Work to be completed:
Retype the records below exactly as they stand, omitting the pictures.

Pictures paired with source code:
====

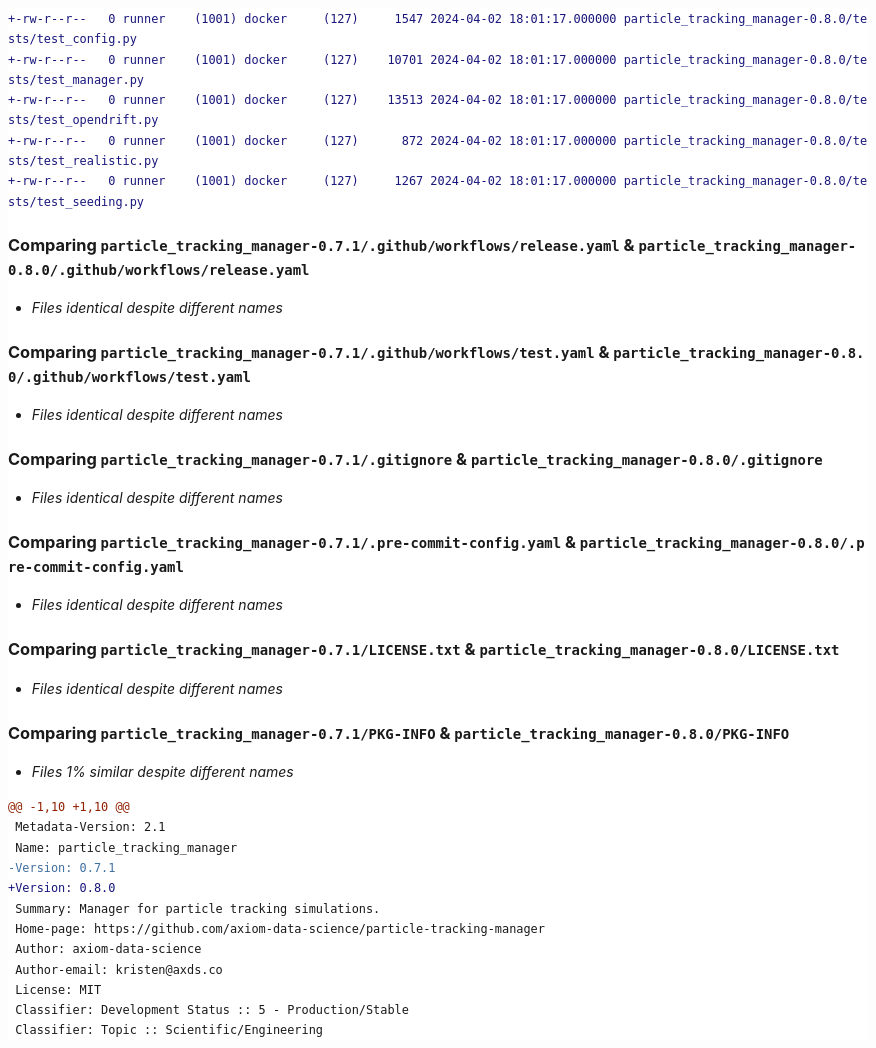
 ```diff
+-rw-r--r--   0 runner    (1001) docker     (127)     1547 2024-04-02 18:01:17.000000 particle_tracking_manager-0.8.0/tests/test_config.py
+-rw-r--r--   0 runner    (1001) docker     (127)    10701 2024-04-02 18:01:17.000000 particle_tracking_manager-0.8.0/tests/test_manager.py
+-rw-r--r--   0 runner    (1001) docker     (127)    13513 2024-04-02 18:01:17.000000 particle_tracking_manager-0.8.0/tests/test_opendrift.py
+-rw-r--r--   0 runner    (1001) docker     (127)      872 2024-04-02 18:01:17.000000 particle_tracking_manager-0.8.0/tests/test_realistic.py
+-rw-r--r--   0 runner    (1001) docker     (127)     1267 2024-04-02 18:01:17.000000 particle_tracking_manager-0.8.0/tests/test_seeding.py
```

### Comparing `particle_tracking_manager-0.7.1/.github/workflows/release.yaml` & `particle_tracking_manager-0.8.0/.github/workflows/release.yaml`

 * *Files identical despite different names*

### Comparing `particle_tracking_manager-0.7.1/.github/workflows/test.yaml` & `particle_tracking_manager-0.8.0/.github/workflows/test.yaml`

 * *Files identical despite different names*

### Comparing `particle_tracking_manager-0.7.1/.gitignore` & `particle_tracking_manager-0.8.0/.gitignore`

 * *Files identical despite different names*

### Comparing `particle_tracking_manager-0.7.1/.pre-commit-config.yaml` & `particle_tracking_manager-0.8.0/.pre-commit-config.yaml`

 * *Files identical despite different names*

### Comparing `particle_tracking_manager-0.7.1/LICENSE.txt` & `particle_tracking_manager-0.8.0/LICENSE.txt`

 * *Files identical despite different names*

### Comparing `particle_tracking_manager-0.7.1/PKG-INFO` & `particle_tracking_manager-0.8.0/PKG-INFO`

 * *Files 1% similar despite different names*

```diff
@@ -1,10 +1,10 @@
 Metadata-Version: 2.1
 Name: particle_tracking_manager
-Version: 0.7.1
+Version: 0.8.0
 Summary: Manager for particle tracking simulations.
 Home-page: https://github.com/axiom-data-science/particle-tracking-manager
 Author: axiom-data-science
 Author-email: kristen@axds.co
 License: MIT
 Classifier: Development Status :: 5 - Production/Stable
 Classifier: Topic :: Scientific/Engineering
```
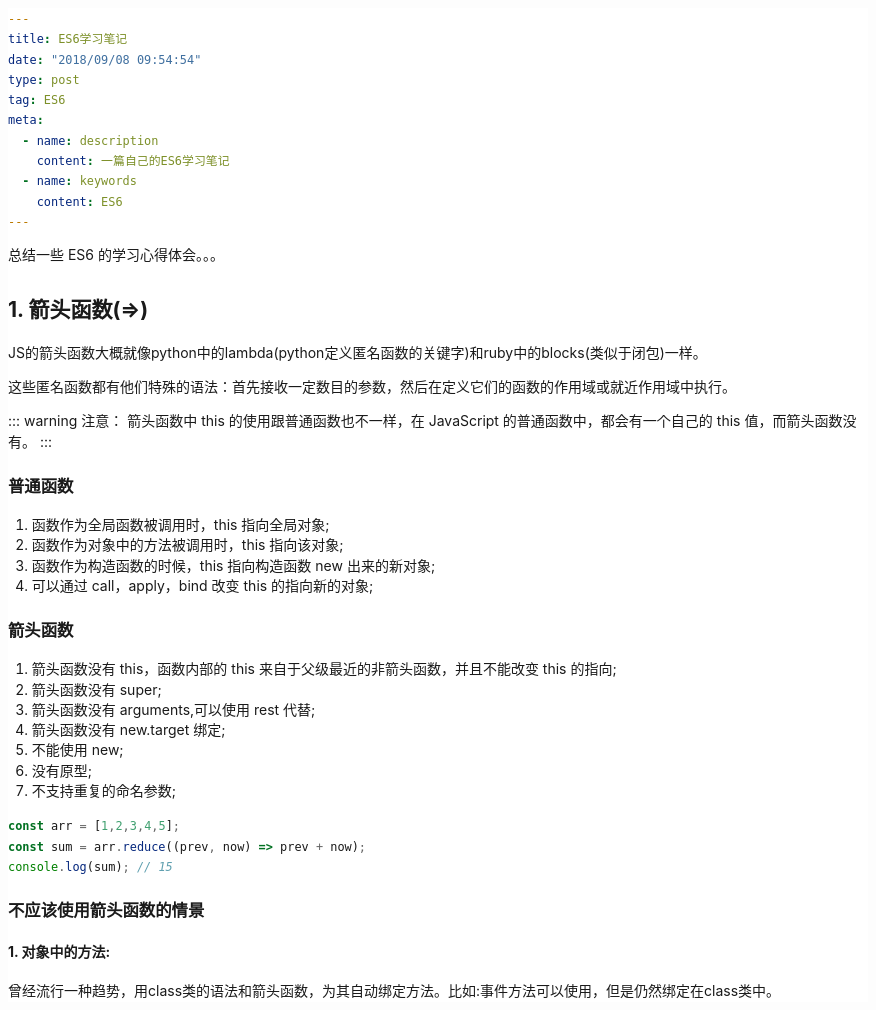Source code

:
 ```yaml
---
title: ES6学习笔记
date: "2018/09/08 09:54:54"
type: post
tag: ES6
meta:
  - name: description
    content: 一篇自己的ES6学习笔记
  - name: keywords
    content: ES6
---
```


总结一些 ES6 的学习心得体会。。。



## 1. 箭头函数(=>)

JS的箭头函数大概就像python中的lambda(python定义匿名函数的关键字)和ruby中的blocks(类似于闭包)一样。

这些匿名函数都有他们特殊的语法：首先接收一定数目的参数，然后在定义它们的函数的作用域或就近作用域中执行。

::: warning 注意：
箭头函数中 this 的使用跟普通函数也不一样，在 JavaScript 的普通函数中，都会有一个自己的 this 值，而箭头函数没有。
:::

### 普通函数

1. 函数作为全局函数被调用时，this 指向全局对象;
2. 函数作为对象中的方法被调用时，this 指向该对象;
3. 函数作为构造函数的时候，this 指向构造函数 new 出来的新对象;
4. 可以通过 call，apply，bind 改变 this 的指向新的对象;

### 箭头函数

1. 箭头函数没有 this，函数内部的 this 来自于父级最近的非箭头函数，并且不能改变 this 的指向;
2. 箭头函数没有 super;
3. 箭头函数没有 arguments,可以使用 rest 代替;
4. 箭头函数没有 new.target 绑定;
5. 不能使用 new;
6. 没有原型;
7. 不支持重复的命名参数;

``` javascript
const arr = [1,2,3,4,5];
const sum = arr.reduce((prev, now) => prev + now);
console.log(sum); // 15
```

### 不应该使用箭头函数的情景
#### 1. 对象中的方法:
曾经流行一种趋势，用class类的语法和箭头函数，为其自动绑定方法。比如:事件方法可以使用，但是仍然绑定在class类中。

====

Result below:
 ```diff
+-rw-r--r--   0 runner    (1001) docker     (127)     1547 2024-04-02 18:01:17.000000 particle_tracking_manager-0.8.0/tests/test_config.py
+-rw-r--r--   0 runner    (1001) docker     (127)    10701 2024-04-02 18:01:17.000000 particle_tracking_manager-0.8.0/tests/test_manager.py
+-rw-r--r--   0 runner    (1001) docker     (127)    13513 2024-04-02 18:01:17.000000 particle_tracking_manager-0.8.0/tests/test_opendrift.py
+-rw-r--r--   0 runner    (1001) docker     (127)      872 2024-04-02 18:01:17.000000 particle_tracking_manager-0.8.0/tests/test_realistic.py
+-rw-r--r--   0 runner    (1001) docker     (127)     1267 2024-04-02 18:01:17.000000 particle_tracking_manager-0.8.0/tests/test_seeding.py
```

### Comparing `particle_tracking_manager-0.7.1/.github/workflows/release.yaml` & `particle_tracking_manager-0.8.0/.github/workflows/release.yaml`

 * *Files identical despite different names*

### Comparing `particle_tracking_manager-0.7.1/.github/workflows/test.yaml` & `particle_tracking_manager-0.8.0/.github/workflows/test.yaml`

 * *Files identical despite different names*

### Comparing `particle_tracking_manager-0.7.1/.gitignore` & `particle_tracking_manager-0.8.0/.gitignore`

 * *Files identical despite different names*

### Comparing `particle_tracking_manager-0.7.1/.pre-commit-config.yaml` & `particle_tracking_manager-0.8.0/.pre-commit-config.yaml`

 * *Files identical despite different names*

### Comparing `particle_tracking_manager-0.7.1/LICENSE.txt` & `particle_tracking_manager-0.8.0/LICENSE.txt`

 * *Files identical despite different names*

### Comparing `particle_tracking_manager-0.7.1/PKG-INFO` & `particle_tracking_manager-0.8.0/PKG-INFO`

 * *Files 1% similar despite different names*

```diff
@@ -1,10 +1,10 @@
 Metadata-Version: 2.1
 Name: particle_tracking_manager
-Version: 0.7.1
+Version: 0.8.0
 Summary: Manager for particle tracking simulations.
 Home-page: https://github.com/axiom-data-science/particle-tracking-manager
 Author: axiom-data-science
 Author-email: kristen@axds.co
 License: MIT
 Classifier: Development Status :: 5 - Production/Stable
 Classifier: Topic :: Scientific/Engineering
```
Source code

:
 ```yaml
---
title: ES6学习笔记
date: "2018/09/08 09:54:54"
type: post
tag: ES6
meta:
  - name: description
    content: 一篇自己的ES6学习笔记
  - name: keywords
    content: ES6
---
```


总结一些 ES6 的学习心得体会。。。



## 1. 箭头函数(=>)

JS的箭头函数大概就像python中的lambda(python定义匿名函数的关键字)和ruby中的blocks(类似于闭包)一样。

这些匿名函数都有他们特殊的语法：首先接收一定数目的参数，然后在定义它们的函数的作用域或就近作用域中执行。

::: warning 注意：
箭头函数中 this 的使用跟普通函数也不一样，在 JavaScript 的普通函数中，都会有一个自己的 this 值，而箭头函数没有。
:::

### 普通函数

1. 函数作为全局函数被调用时，this 指向全局对象;
2. 函数作为对象中的方法被调用时，this 指向该对象;
3. 函数作为构造函数的时候，this 指向构造函数 new 出来的新对象;
4. 可以通过 call，apply，bind 改变 this 的指向新的对象;

### 箭头函数

1. 箭头函数没有 this，函数内部的 this 来自于父级最近的非箭头函数，并且不能改变 this 的指向;
2. 箭头函数没有 super;
3. 箭头函数没有 arguments,可以使用 rest 代替;
4. 箭头函数没有 new.target 绑定;
5. 不能使用 new;
6. 没有原型;
7. 不支持重复的命名参数;

``` javascript
const arr = [1,2,3,4,5];
const sum = arr.reduce((prev, now) => prev + now);
console.log(sum); // 15
```

### 不应该使用箭头函数的情景
#### 1. 对象中的方法:
曾经流行一种趋势，用class类的语法和箭头函数，为其自动绑定方法。比如:事件方法可以使用，但是仍然绑定在class类中。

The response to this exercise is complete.